▸ **Goal of the exercise**: Only the lines holding "pixel" are wanted here; copy each from the listing.

========================================

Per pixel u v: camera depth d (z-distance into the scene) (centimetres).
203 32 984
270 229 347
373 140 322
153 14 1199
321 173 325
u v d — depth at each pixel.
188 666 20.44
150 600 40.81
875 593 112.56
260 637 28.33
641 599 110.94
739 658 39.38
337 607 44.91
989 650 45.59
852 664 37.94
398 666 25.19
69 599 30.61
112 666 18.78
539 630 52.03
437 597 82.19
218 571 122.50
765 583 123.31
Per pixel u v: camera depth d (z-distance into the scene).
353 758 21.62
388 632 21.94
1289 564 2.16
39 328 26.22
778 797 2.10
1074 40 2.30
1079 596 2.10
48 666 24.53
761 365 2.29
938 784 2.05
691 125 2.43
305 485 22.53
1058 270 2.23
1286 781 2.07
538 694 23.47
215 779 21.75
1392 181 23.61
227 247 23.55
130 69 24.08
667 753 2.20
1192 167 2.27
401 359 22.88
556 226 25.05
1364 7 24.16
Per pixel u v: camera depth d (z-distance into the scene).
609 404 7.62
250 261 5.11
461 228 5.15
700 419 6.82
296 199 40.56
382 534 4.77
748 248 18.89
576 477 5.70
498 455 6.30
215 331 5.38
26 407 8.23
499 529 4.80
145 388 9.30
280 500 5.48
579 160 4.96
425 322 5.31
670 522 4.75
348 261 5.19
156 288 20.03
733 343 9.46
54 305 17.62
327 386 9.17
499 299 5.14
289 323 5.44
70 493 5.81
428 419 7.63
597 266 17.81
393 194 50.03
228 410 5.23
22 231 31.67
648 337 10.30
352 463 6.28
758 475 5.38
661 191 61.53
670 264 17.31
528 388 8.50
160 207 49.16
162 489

========================================

▸ **Task result**:
Per pixel u v: camera depth d (z-distance into the scene) (centimetres).
u v d — depth at each pixel.
Per pixel u v: camera depth d (z-distance into the scene).
Per pixel u v: camera depth d (z-distance into the scene).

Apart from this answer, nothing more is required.